** START OF QUOTED TEXT **
Is that really too much to ask?  I'm beginning to think that it is. 

A while back, someone said to me that I seemed unusually accepting of those who are different.  It really threw me for a loop because well, a) I can be an asshat sometimes but more importantly, b) why wouldn't I be?

Why should I care?  Why is all of this bullshit so important?  Why should someone be so distraught about their roommate filming them having sex with someone else that they kill themselves?  To me, that reflects badly on the roommate.  That shows them to be an untrustworthy piece of human filth who is most likely in the closet, because why else would you care so much about two men having sex?  Oh, and it's wrong-thinking on my part, but RIII and I have lately come to the conclusion that anyone who is vehemently anti-gay is most likely closeted.  It may not be the truth, but I think that it would be good as a society if we started making that assumption, to make being GLBTQ-positive the way that a person wants to be if they don't want others to think they're gay.  I already know that there are serious problems with that thought, not the least of which is that there's NOTHING WRONG WITH BEING GLBTQ IN THE FIRST PLACE, but even so...
** END OF QUOTED TEXT **
** START OF EXTRACTED ENTRIES **
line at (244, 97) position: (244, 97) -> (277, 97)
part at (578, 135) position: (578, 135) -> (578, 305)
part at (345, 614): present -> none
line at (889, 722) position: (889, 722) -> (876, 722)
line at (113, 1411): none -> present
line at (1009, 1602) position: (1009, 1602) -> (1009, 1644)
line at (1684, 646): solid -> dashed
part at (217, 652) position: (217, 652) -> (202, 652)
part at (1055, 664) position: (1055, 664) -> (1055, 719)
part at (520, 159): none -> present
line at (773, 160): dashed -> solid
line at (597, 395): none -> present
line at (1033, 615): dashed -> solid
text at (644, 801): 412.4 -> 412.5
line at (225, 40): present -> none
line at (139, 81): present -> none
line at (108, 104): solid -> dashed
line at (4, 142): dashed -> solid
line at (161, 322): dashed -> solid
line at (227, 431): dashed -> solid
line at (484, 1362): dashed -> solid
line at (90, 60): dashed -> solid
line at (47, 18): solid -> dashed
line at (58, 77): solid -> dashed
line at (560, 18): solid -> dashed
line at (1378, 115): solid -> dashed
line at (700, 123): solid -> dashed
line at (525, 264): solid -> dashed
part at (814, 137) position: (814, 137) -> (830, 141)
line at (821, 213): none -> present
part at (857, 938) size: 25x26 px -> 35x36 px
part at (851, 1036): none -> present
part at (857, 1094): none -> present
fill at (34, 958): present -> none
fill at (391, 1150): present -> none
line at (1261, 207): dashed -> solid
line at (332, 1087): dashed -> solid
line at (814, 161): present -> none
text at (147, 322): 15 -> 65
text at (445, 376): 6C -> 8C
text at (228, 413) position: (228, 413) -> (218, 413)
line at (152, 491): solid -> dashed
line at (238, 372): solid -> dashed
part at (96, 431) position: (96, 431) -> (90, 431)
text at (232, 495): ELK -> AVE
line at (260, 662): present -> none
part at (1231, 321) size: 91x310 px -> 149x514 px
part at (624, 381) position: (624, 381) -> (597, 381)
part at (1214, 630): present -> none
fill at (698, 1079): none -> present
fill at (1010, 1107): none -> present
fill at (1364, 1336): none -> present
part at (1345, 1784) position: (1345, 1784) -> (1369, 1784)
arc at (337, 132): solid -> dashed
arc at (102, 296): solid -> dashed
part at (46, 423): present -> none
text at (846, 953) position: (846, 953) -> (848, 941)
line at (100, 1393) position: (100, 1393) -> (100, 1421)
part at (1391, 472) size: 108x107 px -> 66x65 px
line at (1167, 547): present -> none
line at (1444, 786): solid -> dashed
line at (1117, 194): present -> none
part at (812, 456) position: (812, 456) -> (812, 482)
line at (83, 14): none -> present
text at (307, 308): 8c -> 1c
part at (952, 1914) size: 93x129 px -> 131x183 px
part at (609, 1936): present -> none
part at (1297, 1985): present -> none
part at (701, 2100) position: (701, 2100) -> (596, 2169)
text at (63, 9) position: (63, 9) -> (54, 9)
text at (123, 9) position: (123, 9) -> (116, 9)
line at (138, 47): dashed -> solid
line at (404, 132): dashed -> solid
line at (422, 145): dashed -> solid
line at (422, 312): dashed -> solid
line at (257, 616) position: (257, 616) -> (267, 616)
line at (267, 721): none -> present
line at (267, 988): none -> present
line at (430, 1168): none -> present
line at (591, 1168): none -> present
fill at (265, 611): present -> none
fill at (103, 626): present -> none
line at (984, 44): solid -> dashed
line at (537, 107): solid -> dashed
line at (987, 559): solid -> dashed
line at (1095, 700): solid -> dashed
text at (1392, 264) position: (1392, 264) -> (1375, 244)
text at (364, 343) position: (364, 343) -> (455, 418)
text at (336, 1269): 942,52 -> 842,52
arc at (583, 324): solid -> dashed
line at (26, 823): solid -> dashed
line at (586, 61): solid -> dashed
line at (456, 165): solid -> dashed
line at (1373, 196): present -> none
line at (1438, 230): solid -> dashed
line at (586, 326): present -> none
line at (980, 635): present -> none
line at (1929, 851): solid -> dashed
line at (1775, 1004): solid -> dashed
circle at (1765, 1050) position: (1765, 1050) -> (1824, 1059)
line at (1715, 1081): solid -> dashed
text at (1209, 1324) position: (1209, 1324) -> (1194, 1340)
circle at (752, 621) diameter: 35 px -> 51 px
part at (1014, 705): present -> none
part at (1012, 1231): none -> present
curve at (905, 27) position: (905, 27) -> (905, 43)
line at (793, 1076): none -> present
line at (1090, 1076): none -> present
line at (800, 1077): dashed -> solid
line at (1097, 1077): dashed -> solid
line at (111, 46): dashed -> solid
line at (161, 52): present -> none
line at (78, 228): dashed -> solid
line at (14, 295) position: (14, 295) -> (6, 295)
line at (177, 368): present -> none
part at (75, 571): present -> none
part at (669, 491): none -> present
** END OF EXTRACTED ENTRIES **
TASK LIST —
1. Answer these questions about the text on acceptance:
(a) What did someone tell the writer a while back?
(b) With whom did the writer reach a conclusion about people who are vehemently anti-gay, and what was that conclusion?
(c) In point a), what does the writer admit to being sometimes?
2. Proceed with the text on acceptance, picking up right after its final sentence.

ANSWERS TO THE EXERCISES —
1.
(a) That the writer seemed unusually accepting of those who are different.
(b) With RIII; the conclusion was that anyone who is vehemently anti-gay is most likely closeted.
(c) An asshat.

2.
So how do we stop this?  How do we help other people to be as 'unusually accepting' as I am?  I have no fucking clue, because I'm fucking weird, remember?  I was an outcast for not caring.  Hell, to this day, despite my job and the confidence it's given me, I'm still not one of the cool kids.  Oh, I'm cool to other oddballs like myself, but never to anyone who's 'in'.  And I'm beginning, finally, to realize that I don't want to be.

So why did I go with the troll in the first place?  Because she was anti-PC and I thought that I wanted to be too, because the idea of 'thought police' is abhorrent to me.  I'm coming to realize that being PC isn't about policing people's thoughts or telling them what to think, it's about trying to change the way they think to something more positive, to include everyone.  I've always felt that way - I've only rejected the language.  It's time that I started changing that as well, because the language we use IS tied to how we think and the only way to truly accept all other people is to respect them and use respectful language when speaking of them.  

PC might be a dirty word now, but the underlying desire behind it I believe was a good one.  The idea that every human being deserves respect and deserves to be treated with that respect.

I sided with the troll because she was was the underdog (or so I thought).  She was the one who had been wronged and I always want to defend those who've been wronged.  

However.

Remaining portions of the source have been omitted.